**Problem statement:** Write out all records as given; omit images.

Data excerpts:
******

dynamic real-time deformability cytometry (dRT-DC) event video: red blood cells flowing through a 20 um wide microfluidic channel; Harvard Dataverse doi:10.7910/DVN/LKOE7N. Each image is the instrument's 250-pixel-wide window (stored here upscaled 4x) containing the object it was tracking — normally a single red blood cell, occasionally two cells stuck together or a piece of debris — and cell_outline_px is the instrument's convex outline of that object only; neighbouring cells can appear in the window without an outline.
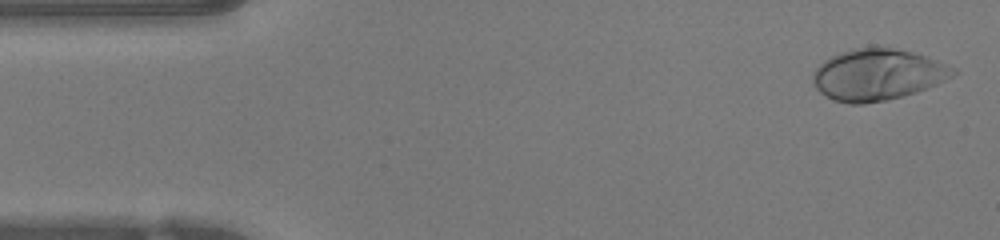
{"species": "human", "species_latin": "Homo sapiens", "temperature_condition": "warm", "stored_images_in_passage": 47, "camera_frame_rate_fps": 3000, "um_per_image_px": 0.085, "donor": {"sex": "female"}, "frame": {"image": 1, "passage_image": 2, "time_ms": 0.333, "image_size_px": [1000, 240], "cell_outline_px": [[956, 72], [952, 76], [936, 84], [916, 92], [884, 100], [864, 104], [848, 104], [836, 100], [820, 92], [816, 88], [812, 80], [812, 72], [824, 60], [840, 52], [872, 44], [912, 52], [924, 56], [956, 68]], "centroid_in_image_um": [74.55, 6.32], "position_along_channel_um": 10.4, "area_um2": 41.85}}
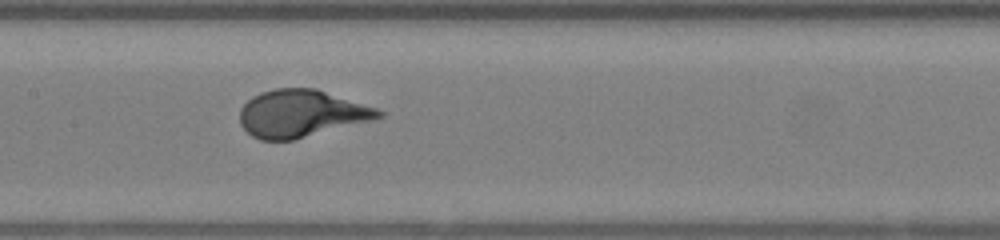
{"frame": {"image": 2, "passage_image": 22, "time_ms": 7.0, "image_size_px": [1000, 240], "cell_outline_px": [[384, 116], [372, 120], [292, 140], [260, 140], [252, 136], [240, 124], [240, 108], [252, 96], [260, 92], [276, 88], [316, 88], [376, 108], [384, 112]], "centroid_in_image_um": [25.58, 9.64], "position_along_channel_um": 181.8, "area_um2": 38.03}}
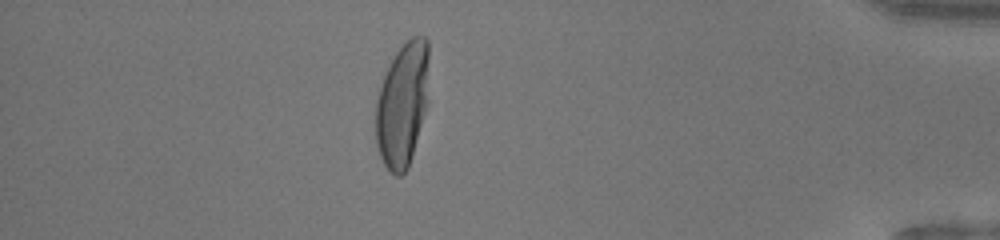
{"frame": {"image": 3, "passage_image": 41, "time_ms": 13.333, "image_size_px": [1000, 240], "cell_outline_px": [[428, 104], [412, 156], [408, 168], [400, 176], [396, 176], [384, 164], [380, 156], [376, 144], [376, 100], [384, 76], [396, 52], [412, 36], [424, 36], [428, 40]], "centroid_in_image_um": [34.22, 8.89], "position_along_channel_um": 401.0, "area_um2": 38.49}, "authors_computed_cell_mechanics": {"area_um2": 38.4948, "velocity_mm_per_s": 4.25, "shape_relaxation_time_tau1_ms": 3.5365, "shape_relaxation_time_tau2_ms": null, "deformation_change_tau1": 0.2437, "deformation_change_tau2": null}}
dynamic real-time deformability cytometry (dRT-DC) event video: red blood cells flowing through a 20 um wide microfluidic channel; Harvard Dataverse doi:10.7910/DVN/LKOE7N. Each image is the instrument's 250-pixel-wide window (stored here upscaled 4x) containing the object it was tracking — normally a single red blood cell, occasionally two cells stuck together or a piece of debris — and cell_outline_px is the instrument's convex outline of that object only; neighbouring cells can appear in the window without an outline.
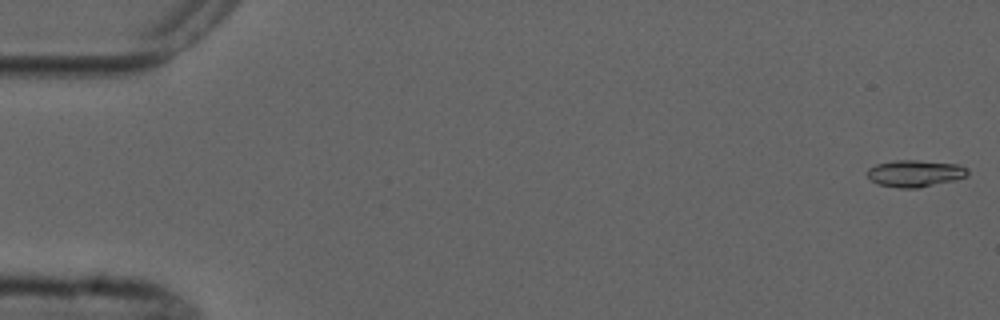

******

**Response for this exercise:**
dynamic real-time deformability cytometry (dRT-DC) event video: red blood cells flowing through a 20 um wide microfluidic channel; Harvard Dataverse doi:10.7910/DVN/LKOE7N. Each image is the instrument's 250-pixel-wide window (stored here upscaled 4x) containing the object it was tracking — normally a single red blood cell, occasionally two cells stuck together or a piece of debris — and cell_outline_px is the instrument's convex outline of that object only; neighbouring cells can appear in the window without an outline.
{"species": "human", "species_latin": "Homo sapiens", "temperature_condition": "warm", "stored_images_in_passage": 47, "camera_frame_rate_fps": 3000, "um_per_image_px": 0.085, "donor": {"sex": "female"}, "frame": {"image": 1, "passage_image": 2, "time_ms": 0.333, "image_size_px": [1000, 240], "cell_outline_px": [[956, 72], [952, 76], [936, 84], [916, 92], [884, 100], [864, 104], [848, 104], [836, 100], [820, 92], [816, 88], [812, 80], [812, 72], [824, 60], [840, 52], [872, 44], [912, 52], [924, 56], [956, 68]], "centroid_in_image_um": [74.55, 6.32], "position_along_channel_um": 10.4, "area_um2": 41.85}}
{"frame": {"image": 2, "passage_image": 22, "time_ms": 7.0, "image_size_px": [1000, 240], "cell_outline_px": [[384, 116], [372, 120], [292, 140], [260, 140], [252, 136], [240, 124], [240, 108], [252, 96], [260, 92], [276, 88], [316, 88], [376, 108], [384, 112]], "centroid_in_image_um": [25.58, 9.64], "position_along_channel_um": 181.8, "area_um2": 38.03}}
{"frame": {"image": 3, "passage_image": 41, "time_ms": 13.333, "image_size_px": [1000, 240], "cell_outline_px": [[428, 104], [412, 156], [408, 168], [400, 176], [396, 176], [384, 164], [380, 156], [376, 144], [376, 100], [384, 76], [396, 52], [412, 36], [424, 36], [428, 40]], "centroid_in_image_um": [34.22, 8.89], "position_along_channel_um": 401.0, "area_um2": 38.49}, "authors_computed_cell_mechanics": {"area_um2": 38.4948, "velocity_mm_per_s": 4.25, "shape_relaxation_time_tau1_ms": 3.5365, "shape_relaxation_time_tau2_ms": null, "deformation_change_tau1": 0.2437, "deformation_change_tau2": null}}
dynamic real-time deformability cytometry (dRT-DC) event video: red blood cells flowing through a 20 um wide microfluidic channel; Harvard Dataverse doi:10.7910/DVN/LKOE7N. Each image is the instrument's 250-pixel-wide window (stored here upscaled 4x) containing the object it was tracking — normally a single red blood cell, occasionally two cells stuck together or a piece of debris — and cell_outline_px is the instrument's convex outline of that object only; neighbouring cells can appear in the window without an outline.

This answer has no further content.